(Page images and the text extracted from them)
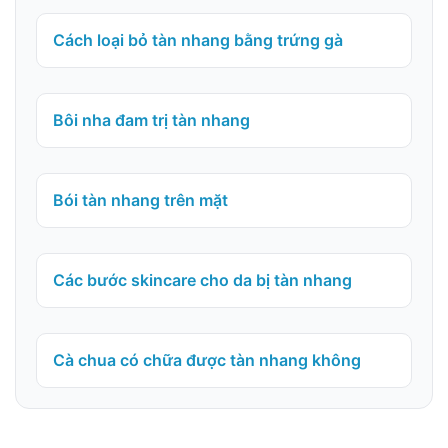
Cách loại bỏ tàn nhang bằng trứng gà
Bôi nha đam trị tàn nhang
Bói tàn nhang trên mặt
Các bước skincare cho da bị tàn nhang
Cà chua có chữa được tàn nhang không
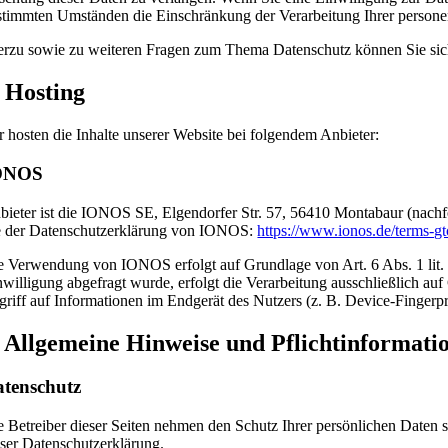
stimmten Umständen die Einschränkung der Verarbeitung Ihrer persone
erzu sowie zu weiteren Fragen zum Thema Datenschutz können Sie sich
. Hosting
r hosten die Inhalte unserer Website bei folgendem Anbieter:
ONOS
bieter ist die IONOS SE, Elgendorfer Str. 57, 56410 Montabaur (nach
e der Datenschutzerklärung von IONOS:
https://www.ionos.de/terms-gt
e Verwendung von IONOS erfolgt auf Grundlage von Art. 6 Abs. 1 lit. f
nwilligung abgefragt wurde, erfolgt die Verarbeitung ausschließlich 
griff auf Informationen im Endgerät des Nutzers (z. B. Device-Fingerp
. Allgemeine Hinweise und Pflicht­informati
tenschutz
e Betreiber dieser Seiten nehmen den Schutz Ihrer persönlichen Daten 
eser Datenschutzerklärung.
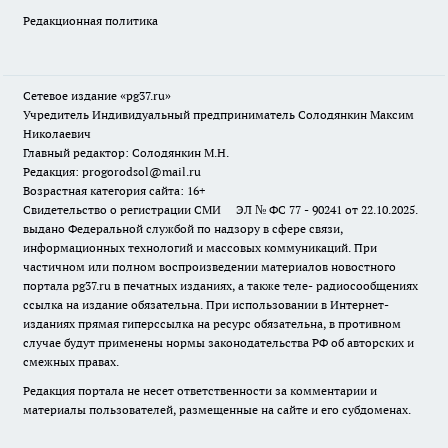
Редакционная политика
Сетевое издание «pg37.ru»
Учредитель Индивидуальный предприниматель Солодянкин Максим
Николаевич
Главный редактор: Солодянкин М.Н.
Редакция: progorodsol@mail.ru
Возрастная категория сайта: 16+
Свидетельство о регистрации СМИ ЭЛ № ФС 77 - 90241 от 22.10.2025.
выдано Федеральной службой по надзору в сфере связи,
информационных технологий и массовых коммуникаций. При
частичном или полном воспроизведении материалов новостного
портала pg37.ru в печатных изданиях, а также теле- радиосообщениях
ссылка на издание обязательна. При использовании в Интернет-
изданиях прямая гиперссылка на ресурс обязательна, в противном
случае будут применены нормы законодательства РФ об авторских и
смежных правах.
Редакция портала не несет ответственности за комментарии и
материалы пользователей, размещенные на сайте и его субдоменах.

• **What this task involves**
Lay out the text lines from all the items above as a Markdown table with the columns "Row" and "Line", numbering each row and skipping blank lines. Leave the pictures out of the table.

• **Task answer**
| Row | Line |
|---|---|
| 1 | Cách loại bỏ tàn nhang bằng trứng gà |
| 2 | Bôi nha đam trị tàn nhang |
| 3 | Bói tàn nhang trên mặt |
| 4 | Các bước skincare cho da bị tàn nhang |
| 5 | Cà chua có chữa được tàn nhang không |
| 6 | stimmten Umständen die Einschränkung der Verarbeitung Ihrer persone |
| 7 | erzu sowie zu weiteren Fragen zum Thema Datenschutz können Sie sich |
| 8 | . Hosting |
| 9 | r hosten die Inhalte unserer Website bei folgendem Anbieter: |
| 10 | ONOS |
| 11 | bieter ist die IONOS SE, Elgendorfer Str. 57, 56410 Montabaur (nach |
| 12 | e der Datenschutzerklärung von IONOS: |
| 13 | https://www.ionos.de/terms-gt |
| 14 | e Verwendung von IONOS erfolgt auf Grundlage von Art. 6 Abs. 1 lit. f |
| 15 | nwilligung abgefragt wurde, erfolgt die Verarbeitung ausschließlich  |
| 16 | griff auf Informationen im Endgerät des Nutzers (z. B. Device-Fingerp |
| 17 | . Allgemeine Hinweise und Pflicht­informati |
| 18 | tenschutz |
| 19 | e Betreiber dieser Seiten nehmen den Schutz Ihrer persönlichen Daten  |
| 20 | eser Datenschutzerklärung. |
| 21 | Редакционная политика |
| 22 | Сетевое издание «pg37.ru» |
| 23 | Учредитель Индивидуальный предприниматель Солодянкин Максим |
| 24 | Николаевич |
| 25 | Главный редактор: Солодянкин М.Н. |
| 26 | Редакция: progorodsol@mail.ru |
| 27 | Возрастная категория сайта: 16+ |
| 28 | Свидетельство о регистрации СМИ ЭЛ № ФС 77 - 90241 от 22.10.2025. |
| 29 | выдано Федеральной службой по надзору в сфере связи, |
| 30 | информационных технологий и массовых коммуникаций. При |
| 31 | частичном или полном воспроизведении материалов новостного |
| 32 | портала pg37.ru в печатных изданиях, а также теле- радиосообщениях |
| 33 | ссылка на издание обязательна. При использовании в Интернет- |
| 34 | изданиях прямая гиперссылка на ресурс обязательна, в противном |
| 35 | случае будут применены нормы законодательства РФ об авторских и |
| 36 | смежных правах. |
| 37 | Редакция портала не несет ответственности за комментарии и |
| 38 | материалы пользователей, размещенные на сайте и его субдоменах. |